25 years ago I used to be amazed at how many phone numbers most people knew off by heart. I’m sure, if you are old enough, that you knew random strings of numbers associated with your close family and friends, work, doctor, taxi, school, team coach, etc. Perhaps you still remember some of them! Since mobile phones became popular there has been no need to use that part of our memory, because the phone stores and remembers those numbers.
Similar changes have come about with addresses and directions. Mapping Apps have taken over the need for us to remember where we have been, and how to get there (or home again).
Whilst these technologies are useful, and time saving, they also turn out to be somewhat reductive in affecting our natural ability to use our memories and spatial awareness.
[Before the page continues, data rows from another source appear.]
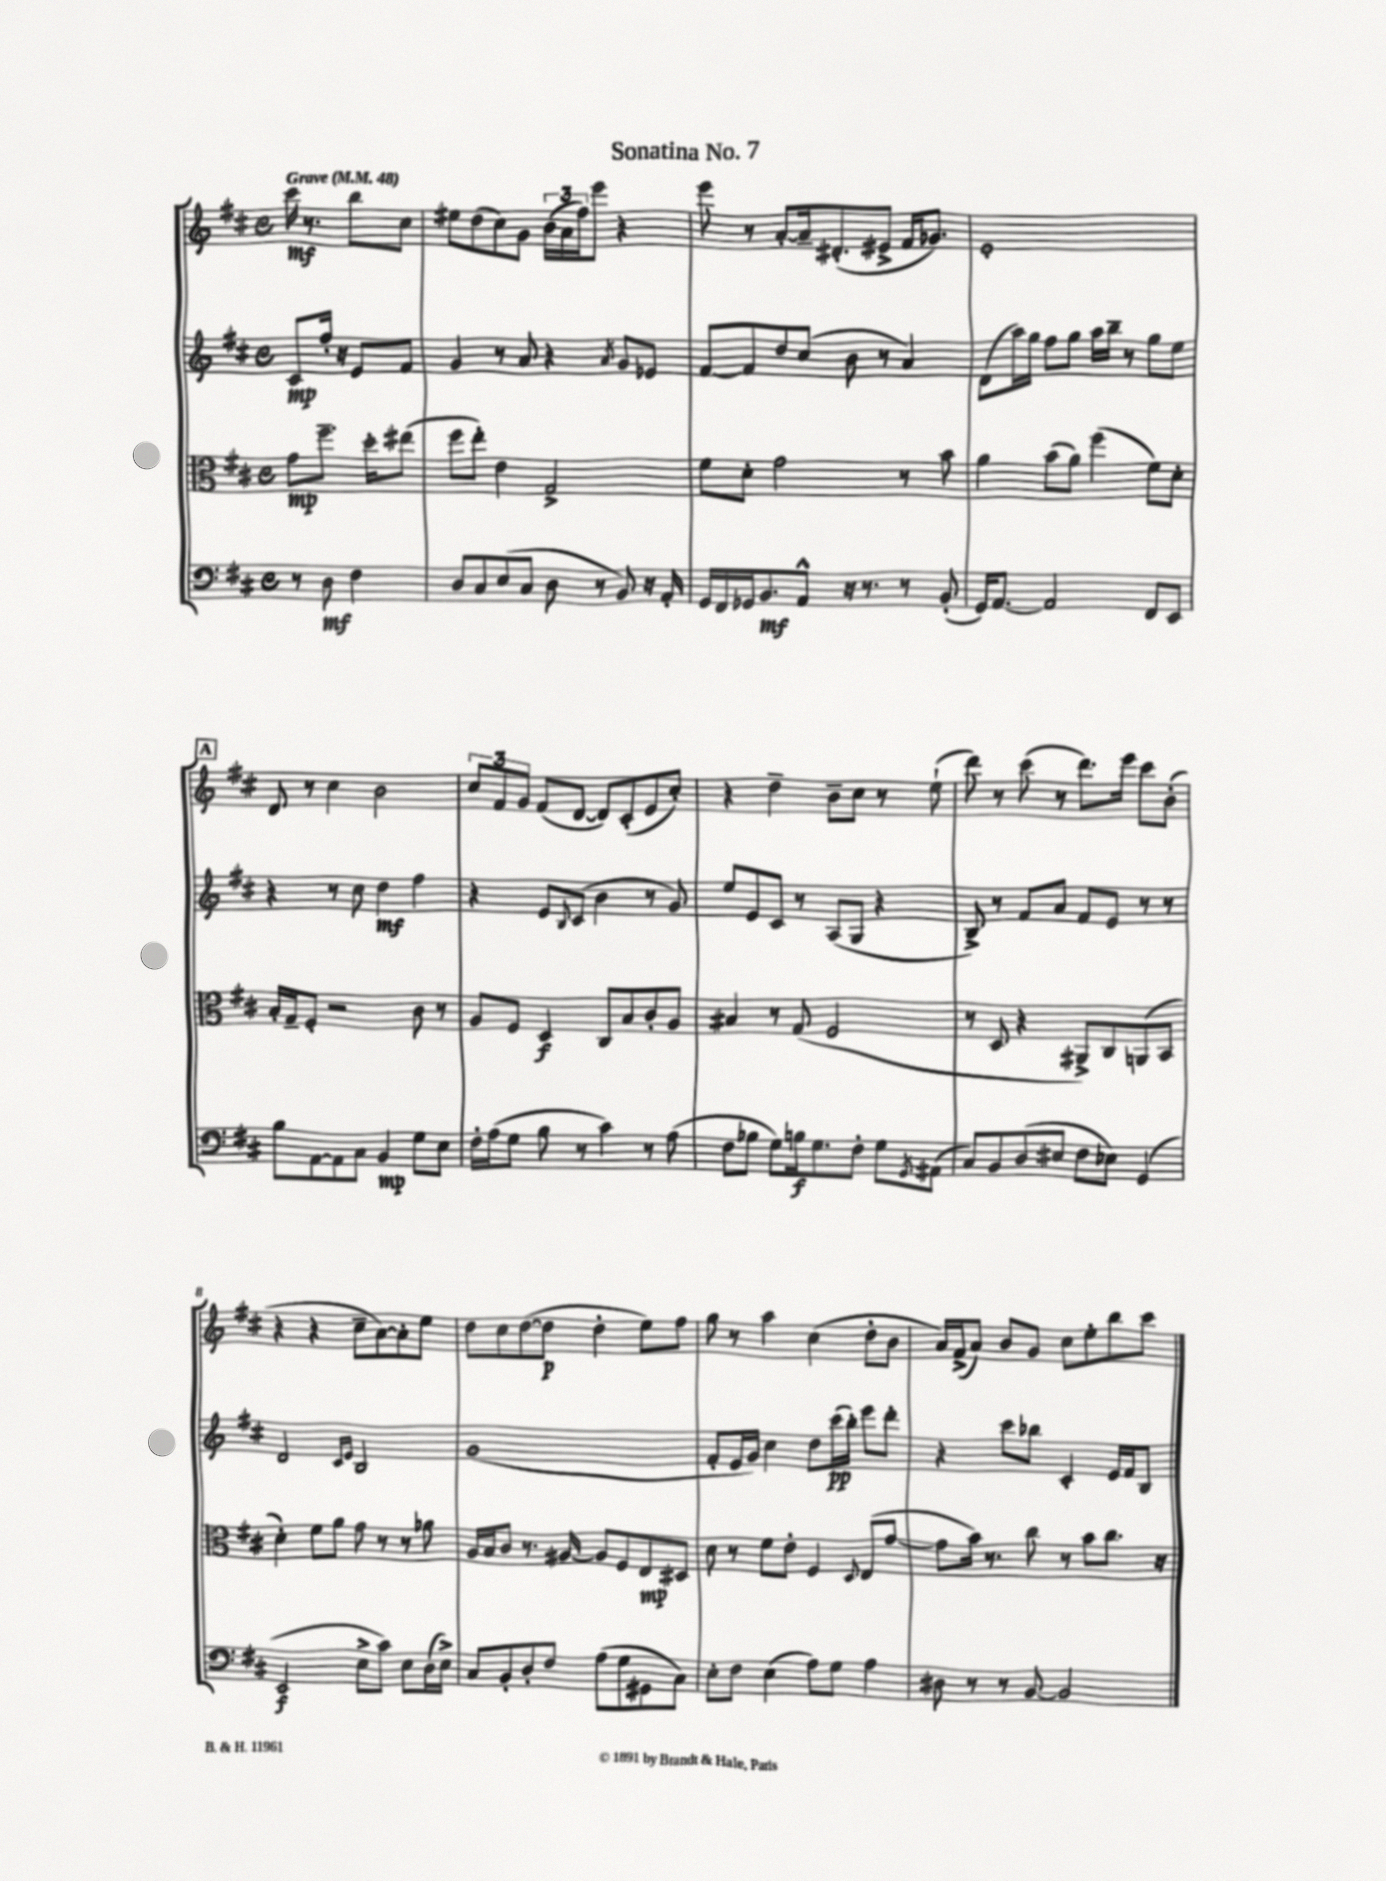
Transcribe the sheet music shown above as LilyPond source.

\header { title = "Sonatina No. 7" }
<<
\new StaffGroup <<
\new Staff = "s0" {
    \clef treble \key d \major \defaultTimeSignature \time 4/4 \partial 2 \tempo "Grave" 4 = 48
    cis'''16\mf r8. b''8 cis''8 |
    eis''8 d''8( cis''8) g'8 \tuplet 3/2 { b'16( a'16 fis''16) } e'''8 r4 |
    e'''8 r8 a'8~-. a'16-- dis'8.-.( eis'8-> fis'16 ges'8.) |
    e'1-. |
    \mark \markup { \box "A" } d'8 r8 cis''4 b'2 |
    \tuplet 3/2 { cis''8 fis'8 g'8 } fis'8( d'8~ d'8) cis'8-.( e'8 cis''8-.) |
    r4 d''4-- b'8-- cis''8 r8 e''8-!( |
    d'''8) r8 cis'''8( r8 d'''8.) e'''16 cis'''8 b'8-.( |
    r4 r4 cis''8-- a'8~) a'8-. e''8 |
    d''8 cis''8 d''8~( d''8\p d''4-. e''8) fis''8 |
    g''8 r8 a''4 cis''4( d''8-. b'8 |
    a'16) fis'16->( a'8) b'8 g'8 cis''8 e''8-. b''8 cis'''8 \bar "|." |
}
\new Staff = "s1" {
    \clef treble \key d \major \defaultTimeSignature \time 4/4 \partial 2
    cis'8\mp fis''16-. r16 e'8 fis'8 |
    g'4 r8 a'8 r4 \acciaccatura { a'8 } g'8 ees'8 |
    fis'8~ fis'8 d''8 cis''8( b'8 r8 a'4) |
    d'8( a''16) g''16 fis''8 g''8 a''16 b''16-- r8 g''8 e''8 |
    \mark \markup { \box "A" } r4 r8 cis''8 d''4\mf fis''4 |
    r4 e'8 \appoggiatura { b8 } cis'8( b'4 r8 g'8) |
    e''8 e'8 cis'8 r8 a8( g8 r4 |
    b8->) r8 fis'8 a'8 fis'8 e'8 r8 r8 |
    d'2 \grace { cis'16 e'16 } b2 |
    g'1( |
    fis'8-. e'16 g'16) cis''4 d''8 cis'''16\pp( b''16-.) e'''8 d'''8-. |
    r4 cis'''8 bes''8 cis'4-. e'16 fis'16 b8 \bar "|." |
}
\new Staff = "s2" {
    \clef alto \key d \major \defaultTimeSignature \time 4/4 \partial 2
    g'8\mp fis''8.-- d''16-. eis''8( |
    fis''8 e''8-.) e'4 g2-> |
    fis'8 d'8-. g'2 r8 b'8 |
    a'4 b'8( a'8) fis''4( fis'8) d'8-. |
    \mark \markup { \box "A" } b16-. g16-- fis8-. r2 cis'8 r8 |
    a8 fis8 d4\f cis8 b8 cis'8-. a8 |
    bis4 r8 g8( fis2 |
    r8 d8 r4 ais,8->) cis8 a,8( b,8 |
    d'4-.) fis'8 a'8 g'8 r8 r8 aes'8 |
    a16 b16 cis'8 r8. ais16~ ais8 fis8 e8\mp dis8 |
    d'8 r8 fis'8 e'8-. fis4 \appoggiatura { d8 } e8( g'8~ |
    g'8 b'16) r8. cis''8 r8 b'8 cis''8. r16 \bar "|." |
}
\new Staff = "s3" {
    \clef bass \key d \major \defaultTimeSignature \time 4/4 \partial 2
    r8 d8\mf fis4 |
    d8 cis8 e8( cis8 d8 r8 b,8) r16 a,16-. |
    g,16 fis,16 ges,16 b,8.\mf a,8-^ r16 r8. r8 b,8-.( |
    g,16) a,8.~ a,2 fis,8 e,8 |
    \mark \markup { \box "A" } b8 a,8~ a,8 cis8 b,4\mp g8 e8 |
    fis16-. a16( g8 b8 r8 cis'4) r8 a8( |
    fis8 bes8 g8) b16\f g8. fis8-. g8 \acciaccatura { g,8 } ais,8( |
    cis8) b,8 d8( eis8 fis8 ees8) g,4( |
    e,2\f e8-> cis'8) e8 d16( e16->) |
    cis8 b,8-. d8-. fis8 a8( g8 gis,8 cis8) |
    e8-. fis8 e4( a8) g8 a4 |
    dis8 r8 r8 b,8~ b,2 \bar "|." |
}
>>
>>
Now phone numbers and directions are one thing, but imagine if you forgot something fundamental, like how to walk.
The mid 1990’s started to see home computers becoming more common. They were expensive, but exciting, because of the opportunity to access the World Wide Web.
About the same time, young soldiers were recovering from the injuries of the first Gulf War, and were becoming aware of the possibilities that personal computers presented. The ability of a computer to control a robot arm (as used in manufacturing) was well known, but what if one day it could control a human prosthesis? At that time the size of the components, the speed of the computer, and the battery technology meant that these ideas were possible in theory, but had no practical use.
Some of these Veterans in the USA went to University and helped develop the first motorised limbs, which became a reality around the mid 2000’s. These devices were still autonomous though, and relied on internal sensors to detect speed and tilt in order to activate the motors. The amputation procedure was still the same, with a stump and socket arrangement to attach the prosthetic. Whilst it was technologically advanced, it was still attached only to the limb, and required extensive brain retraining to activate the muscles for a natural gait.
It was possible that with nerve and muscle damage, you could forget how you used to walk, and train yourself to move differently.
This exciting development means that with the help of electrodes, and some modification of the amputation procedure, there can now be two-way communication between a prosthetic limb and the brain of the user.
What’s more the sense of proprioception, or knowing where your foot is in relation to the rest of your body, is returned.
You know how we used to remember phone numbers without thinking, just like we remember how to walk. The ability of our bodies and brains to re-train when circumstances change is phenomenal.
The possibilities presented by this technology and new surgical techniques are likely to mean a real reduction in the complications associated with traditional prostheses. Adverse changes to gait, balance and shock absorption could be reduced, and the incidence of painful foot and ankle arthritis will be zero!